Blakeley is a prominent Eurosceptic, and has branded the European Union as "neoliberal", "neo-colonial" and "run in the interests of financial and corporate elites". She has described the EU institutions as "inherently anti-democratic", citing the limited power of the European Parliament compared to the Council and the Commission, as well as the lack of strong mechanisms to hold MEPs to account for their actions, referring to Labour MEPs helping to narrowly elect Ursula von der Leyen against the party leadership's wishes as an example. She has also lambasted the Common Agricultural Policy as a "regressive measure" that has been "terrible for ecological diversity" and "disastrous" for farmers in the Global South. She has criticised the euro for being "incredibly favourable" to Germany and benefiting northern Europe at the expense of having "immiserated and humiliated" Greece and Italy and damaging the competitiveness of southern European exports.
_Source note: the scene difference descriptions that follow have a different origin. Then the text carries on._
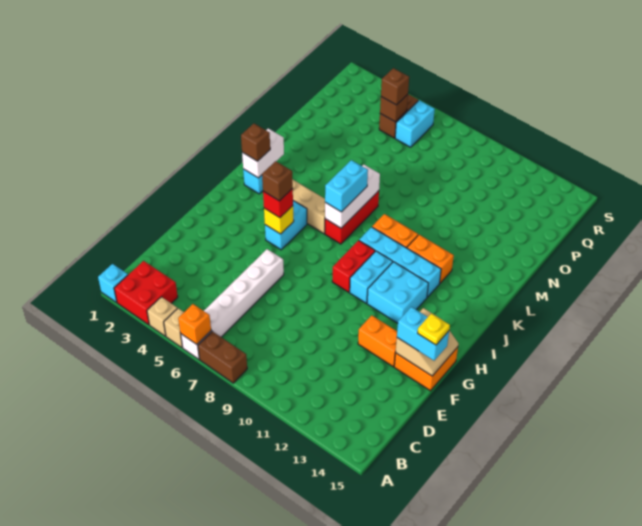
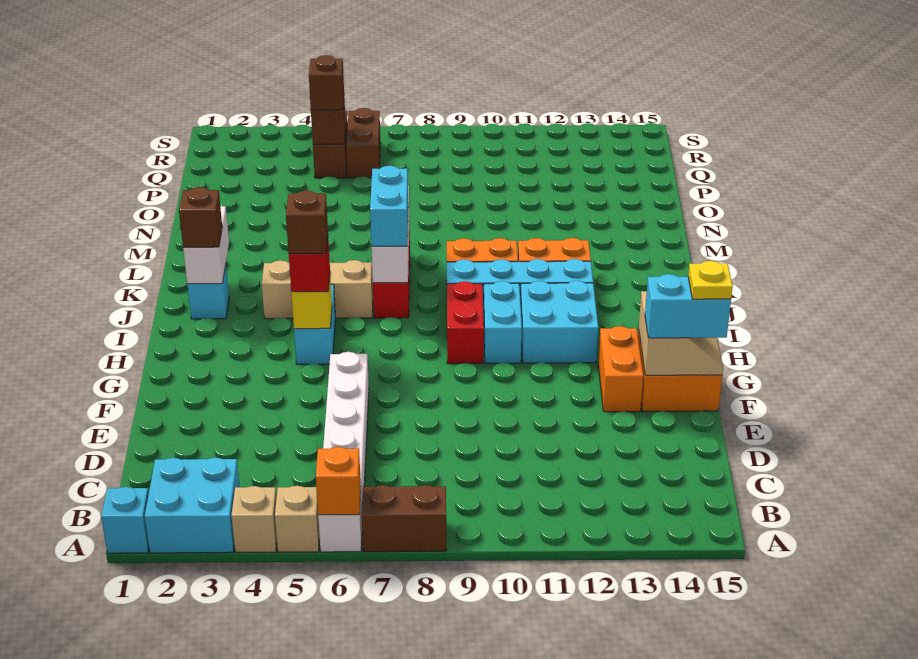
red 2x2 brick [114,261,178,325] -> cyan 2x2 brick [145,457,240,553]
orange 1x2 brick [358,315,397,367] -> orange 1x2 brick turned to [598,326,643,412]
cyan 1x2 brick [395,100,435,147] -> brown 1x2 brick [346,108,381,178]

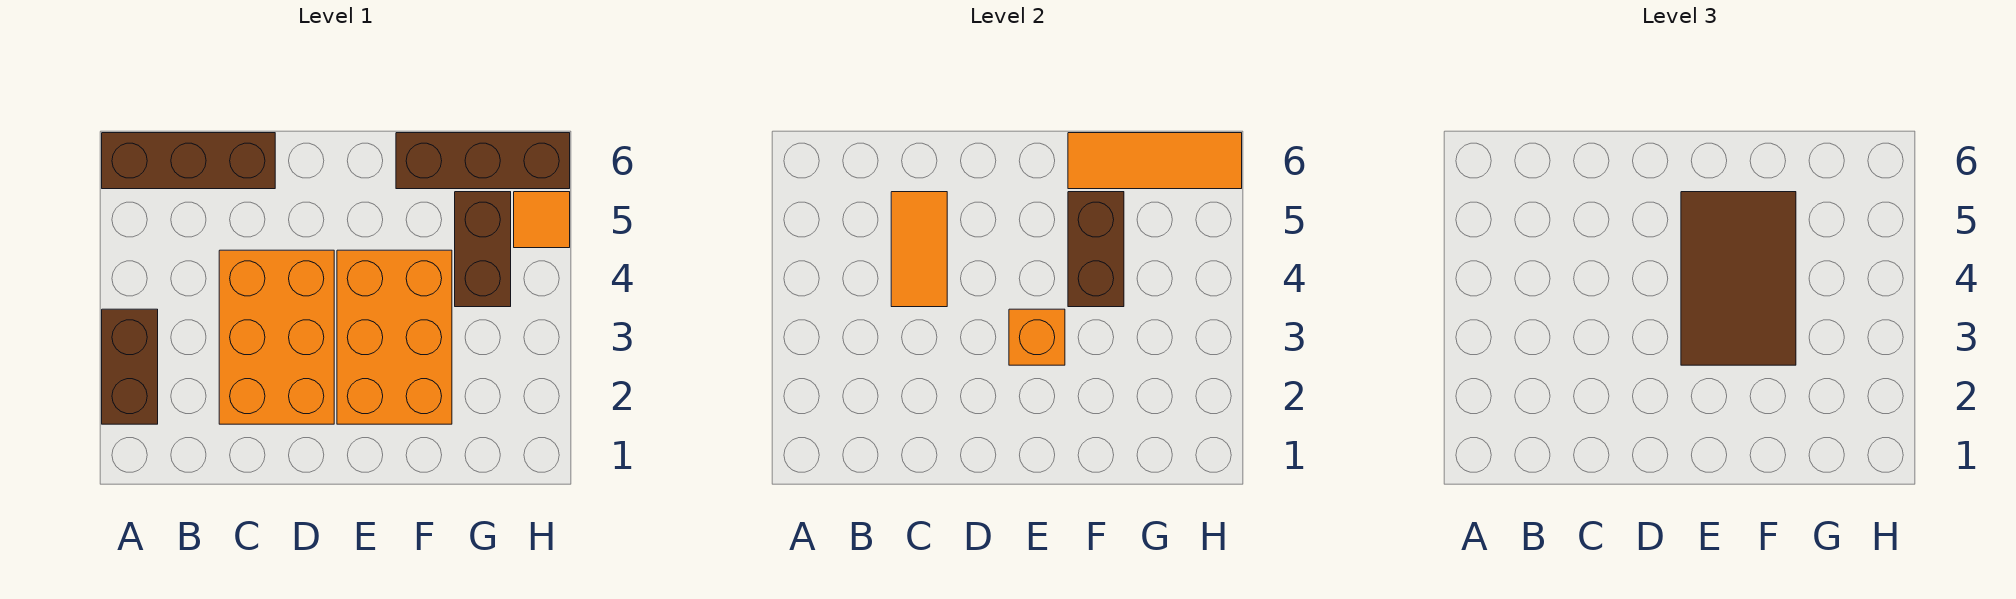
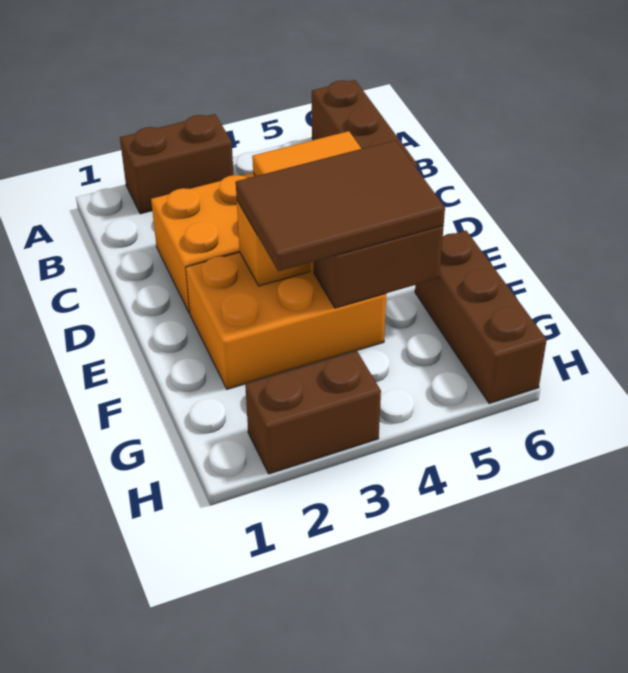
orange 1x3 tile [1068,133,1242,189] -> none
brown 1x2 brick [455,192,511,307] -> brown 1x2 brick moved to [245,351,381,474]
orange 1x1 tile [514,192,570,248] -> none

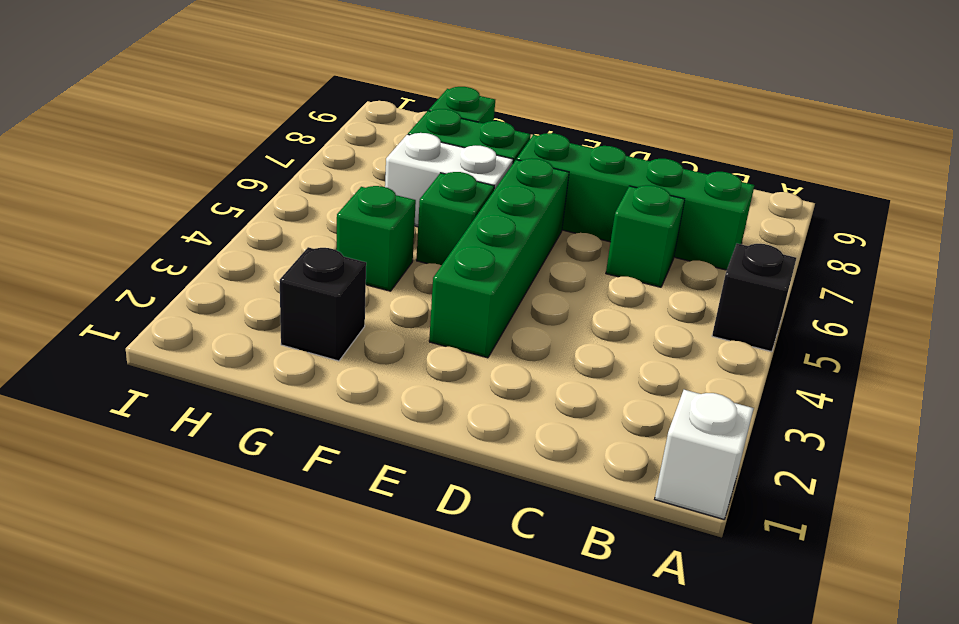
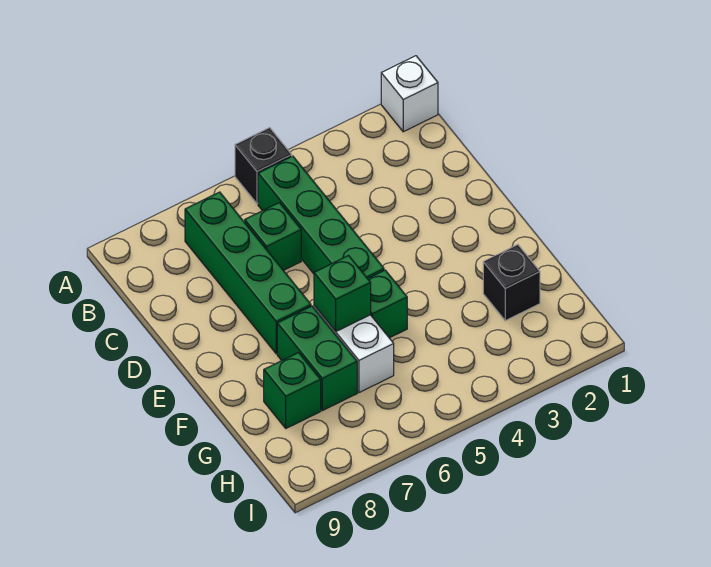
green 1x4 brick [429,158,569,358] -> green 1x4 brick turned to [258,156,384,279]
green 1x1 brick [337,186,416,291] -> green 1x1 brick moved to [314,256,371,331]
Blakeley supports a left-wing version of Brexit, arguing that the EU is a barrier to a socialist economy and that building such an economy outside of it could serve as a "beacon of hope" to member states that are "struggling under the weight of the EU's neoliberal technocracy". She advocates the UK ending free movement of capital and regaining full control of state aid as the priorities, and also supports maintaining free movement of people and promoting greater immigration from the parts of the world most affected by neo-colonialism. Blakeley has called for a post-Brexit UK to be built around a Green New Deal, which she has suggested would absorb the initial demand shock of even a no-deal Brexit and expand the economy's productivity. She has strongly criticised Theresa May's withdrawal agreement and has accused its level playing field provisions of being an attempt by May and the EU to prevent a Labour government from implementing a "sweeping programme of economic reform".